Use of backscattered electron signals

Answer 9

• Although secondary electron images are obtained most frequently with the SEM, backscattered electron images also provide important information.
• Backscattered electrons vary in their amount and direction with the composition, surface topography, crystalline and magnetism of the specimen.
The contrast of a backscattered electron image depends on
(1) the backscattered electron generation rate that depends on the mean atomic number of the specimen,
(2) angle dependence of backscattered electrons at the specimen surface, and
(3) the change in the backscattered electron intensity when the electron probe’s incident angle upon a crystalline specimen is changed.

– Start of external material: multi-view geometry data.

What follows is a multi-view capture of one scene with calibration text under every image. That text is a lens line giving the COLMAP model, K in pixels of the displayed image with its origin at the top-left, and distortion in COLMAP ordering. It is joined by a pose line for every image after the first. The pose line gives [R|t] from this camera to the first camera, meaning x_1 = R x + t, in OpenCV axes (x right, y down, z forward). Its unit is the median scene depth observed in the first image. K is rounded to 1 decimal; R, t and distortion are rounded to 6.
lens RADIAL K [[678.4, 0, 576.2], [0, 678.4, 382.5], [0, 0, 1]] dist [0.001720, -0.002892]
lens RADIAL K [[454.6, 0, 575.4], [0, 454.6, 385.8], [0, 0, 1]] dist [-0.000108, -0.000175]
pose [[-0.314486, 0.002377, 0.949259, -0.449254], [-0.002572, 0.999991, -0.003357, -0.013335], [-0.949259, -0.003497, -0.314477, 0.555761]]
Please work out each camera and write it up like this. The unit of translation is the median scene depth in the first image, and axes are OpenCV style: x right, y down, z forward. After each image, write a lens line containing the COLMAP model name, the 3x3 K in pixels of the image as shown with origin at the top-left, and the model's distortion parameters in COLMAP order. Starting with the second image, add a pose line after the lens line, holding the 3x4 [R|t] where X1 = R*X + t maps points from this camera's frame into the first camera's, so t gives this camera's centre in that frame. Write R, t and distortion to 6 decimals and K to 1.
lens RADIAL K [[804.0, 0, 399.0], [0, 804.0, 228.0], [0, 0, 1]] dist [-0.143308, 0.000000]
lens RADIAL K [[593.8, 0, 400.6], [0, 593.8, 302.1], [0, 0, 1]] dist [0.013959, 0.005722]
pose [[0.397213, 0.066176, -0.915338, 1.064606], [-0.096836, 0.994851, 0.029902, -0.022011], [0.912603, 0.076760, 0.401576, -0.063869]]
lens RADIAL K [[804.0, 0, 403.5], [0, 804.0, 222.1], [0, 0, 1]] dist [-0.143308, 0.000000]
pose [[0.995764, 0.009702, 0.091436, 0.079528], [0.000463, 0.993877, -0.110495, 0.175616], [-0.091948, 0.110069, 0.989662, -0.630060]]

• The backscattered electron image contains two types of information:
– specimen composition
– specimen topography
• To separate these two types of information, a paired semiconductor detector is provided symmetrically with respect to the optical axis.
• Addition of them gives a composition image while subtraction gives a topography image.
• The interaction volume for backscattered electrons is larger than that of secondary electrons, namely, several tens of nm. Therefore, backscattered electrons give poorer special resolution than secondary electrons.
• Since they have a larger energy than secondary electrons, they are less influenced by charge-up and specimen contamination.